The National Comprehensive Cancer Network® (NCCN®) is an alliance of 27 leading cancer centers working together to set the standards of cancer care followed by clinicians around the country and the world. Thomas Flaig, MD, associate dean for Clinical Research at University of Colorado School of Medicine and Chief Clinical Research Officer of UCHealth, has been named chair of the NCCN Clinical Practice Guidelines in Oncology (NCCN Guidelines®) Panel for Bladder Cancer, a group of 34 multidisciplinary bladder experts from NCCN Member Institutions specializing in the field of bladder cancer research, treatment and survivorship who will influence the future direction of care for the disease.
“After decades without new bladder cancer treatments, in the last two years and even more so in the last six-to-nine months, approvals of new drugs have accelerated. We’re finally getting traction against the disease. I’m honored to lead the NCCN bladder cancer panel through this important time of transition and opportunity,” Flaig says.
In addition to influencing how clinicians treat cancer patients, for example helping to decide what combination of drugs, surgery and radiation is appropriate for each kind of cancer and at which stage, NCCN Guidelines® often influence the treatments covered by insurance companies.
“The committee will have a key role guiding how these treatments are used,” Flaig says.
It is also the role of NCCN Guidelines panels to interpret the results of clinical trials through the lens of their own experience and expertise.
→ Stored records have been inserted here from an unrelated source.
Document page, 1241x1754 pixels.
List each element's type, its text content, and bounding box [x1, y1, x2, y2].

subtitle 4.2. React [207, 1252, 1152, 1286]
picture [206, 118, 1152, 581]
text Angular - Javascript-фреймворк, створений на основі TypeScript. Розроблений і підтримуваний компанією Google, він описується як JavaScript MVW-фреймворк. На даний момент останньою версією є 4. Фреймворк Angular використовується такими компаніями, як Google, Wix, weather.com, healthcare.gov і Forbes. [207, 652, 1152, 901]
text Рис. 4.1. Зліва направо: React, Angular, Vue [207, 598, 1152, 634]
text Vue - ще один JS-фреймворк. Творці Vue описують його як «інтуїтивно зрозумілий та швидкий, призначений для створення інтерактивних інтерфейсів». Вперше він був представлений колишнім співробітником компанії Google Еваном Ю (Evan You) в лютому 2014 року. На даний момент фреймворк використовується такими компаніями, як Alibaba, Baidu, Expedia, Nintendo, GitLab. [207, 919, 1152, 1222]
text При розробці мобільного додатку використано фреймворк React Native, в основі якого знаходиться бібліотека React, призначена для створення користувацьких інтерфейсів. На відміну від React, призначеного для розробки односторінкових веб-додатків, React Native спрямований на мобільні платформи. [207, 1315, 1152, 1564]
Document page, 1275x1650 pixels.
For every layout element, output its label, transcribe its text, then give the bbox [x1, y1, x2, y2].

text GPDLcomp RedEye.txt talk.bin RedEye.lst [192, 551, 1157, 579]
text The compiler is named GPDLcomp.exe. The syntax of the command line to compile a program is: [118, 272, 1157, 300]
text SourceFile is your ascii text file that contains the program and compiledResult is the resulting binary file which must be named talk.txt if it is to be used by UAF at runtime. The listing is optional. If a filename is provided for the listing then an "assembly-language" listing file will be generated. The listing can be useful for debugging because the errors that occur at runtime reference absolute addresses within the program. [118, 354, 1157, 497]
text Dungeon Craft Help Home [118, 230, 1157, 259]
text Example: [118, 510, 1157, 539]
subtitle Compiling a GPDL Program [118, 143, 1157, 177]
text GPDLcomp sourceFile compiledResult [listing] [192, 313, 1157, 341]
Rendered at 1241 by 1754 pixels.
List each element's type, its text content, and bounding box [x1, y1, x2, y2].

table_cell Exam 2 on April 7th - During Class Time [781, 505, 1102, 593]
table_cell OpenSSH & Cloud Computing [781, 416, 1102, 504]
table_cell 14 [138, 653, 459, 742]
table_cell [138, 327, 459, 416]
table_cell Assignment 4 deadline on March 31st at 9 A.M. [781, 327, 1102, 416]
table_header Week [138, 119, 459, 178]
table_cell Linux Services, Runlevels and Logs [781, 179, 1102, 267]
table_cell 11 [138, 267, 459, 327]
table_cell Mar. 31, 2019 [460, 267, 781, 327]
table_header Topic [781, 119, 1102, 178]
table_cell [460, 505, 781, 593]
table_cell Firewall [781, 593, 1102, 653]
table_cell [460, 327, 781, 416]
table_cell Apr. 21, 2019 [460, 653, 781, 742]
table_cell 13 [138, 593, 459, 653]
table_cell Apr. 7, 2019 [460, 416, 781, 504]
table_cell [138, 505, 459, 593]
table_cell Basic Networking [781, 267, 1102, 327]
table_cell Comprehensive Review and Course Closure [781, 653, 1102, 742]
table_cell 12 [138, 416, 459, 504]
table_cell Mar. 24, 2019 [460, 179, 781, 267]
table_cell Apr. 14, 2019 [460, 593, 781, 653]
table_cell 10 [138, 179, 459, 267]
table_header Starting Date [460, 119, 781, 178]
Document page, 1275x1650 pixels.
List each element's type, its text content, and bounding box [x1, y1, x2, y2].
“Often there’s just not enough research to show exactly how every drug should be used in every situation. When that’s the case, we rely on expert opinion. The NCCN panels convene multidisciplinary experts – including oncologists, surgeons, radiologists, researchers and patient advocates – to offer our best recommendations for the use of anti-cancer therapies,” Flaig says.
Flaig describes bladder cancer as a “target-rich” environment, in which many genetic pathways and alterations can influence the development of the disease. Many of these genetic targets have proven important in other kinds of cancer, implying that the field’s recent acceleration may only be the tip of the iceberg of what is possible.
“One thing that the bladder cancer community has done is proven to industry and to the National Cancer Institute that we can set goals, complete clinical trials and discover new treatments that extend and improve patients’ lives. Now in addition to learning to use these medicines, we have the opportunity to circle back to discover new ones,” Flaig says.
For example, drugs currently exist targeting cells with specific alterations in gene in other cancer types. Now recent research is identifying these same genes as drivers of bladder cancer, suggesting that these same drugs could be adapted to use against this form of the disease.
“It’s a really exciting time,” says Flaig. “I like to think of it as a ‘happily complicated’ time as we have the opportunity and also the responsibility to improve the way things have always been done.”